Ce ne fut pas le seul affaiblissement qu’éprouva François Ier. Un corps de troupes qui descendait des Alpes pour se rendre à son camp, s’étant arrêté sans précaution sur la Bormida, y fut surpris par les impériaux enfermés dans Alexandrie, battu, dispersé, détruit. Le délaissement des Grisons, la défaite du corps que faisait venir François Ier furent suivis d’une perte plus grave encore ; Antonio de Leyva, dans une de ses sorties, avait jeté le désordre parmi les Italiens des bandes noires et en avait tué un grand nombre[1]. Jean de Médicis voulut prendre sa revanche, et il attira la garnison enhardie dans une embuscade où elle eut beaucoup à souffrir ; mais un coup d’arquebuse lui brisa la jambe et le contraignit à quitter le camp. Sa blessure laissa sans chef la troupe qu’il commandait, et qui se dispersa en partie. Elle priva l’armée de l’homme de guerre qui ressemblait le plus à Pescara et qui pouvait le mieux lui être opposé.

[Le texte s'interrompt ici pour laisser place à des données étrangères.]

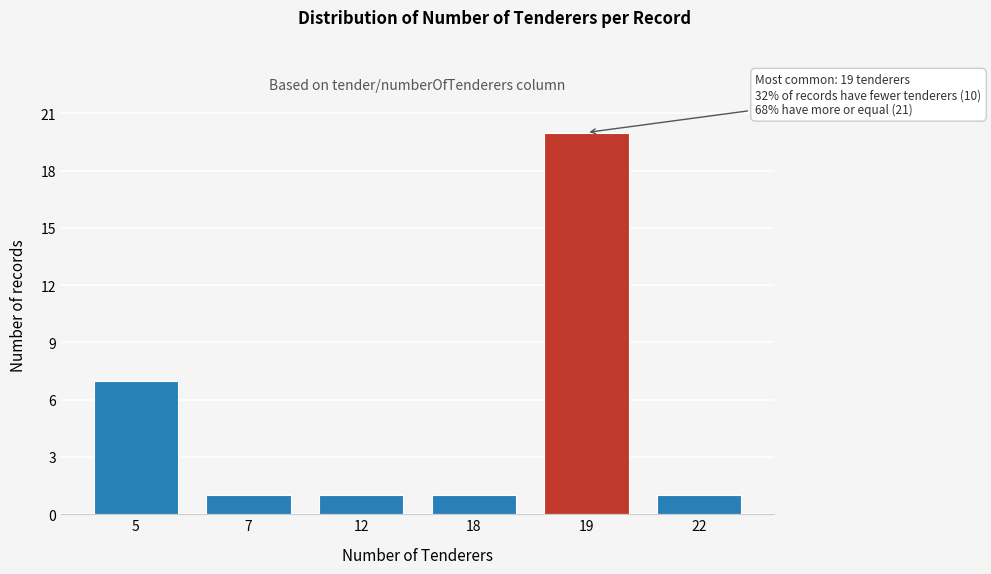

Reading left to right, transcribe all the data shown in this chart.

5=7	7=1	12=1	18=1	19=20	22=1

Pescara, depuis qu’il était en face du camp de François Ier, ne lui avait pas laissé un instant de repos ; ses coups de main, bien dirigés,.avaient constamment réussi. Une nuit même, à la tête des arquebusiers espagnols, il avait pénétré dans un des bastions du camp, l’avait pris, y avait tué tous ceux qui le défendaient, et s’était retiré en bon ordre après en avoir encloué les canons, ou les avoir jetés dans le fossé[2]. Cependant, malgré leur présence et leurs succès, les impériaux ne parvenaient pas à délivrer Pavie. Cette ville avait soutenu un siège de quatre mois, et tout y était épuisé ; elle se trouvait

  1. Tœgius, à la date du 16 février. — Du Bellay, p. 482-483.
  2. Relation, etc., de Juan de Oznayo. — Documentes ineditos, etc., t. IX, p. 446. — Tœgius.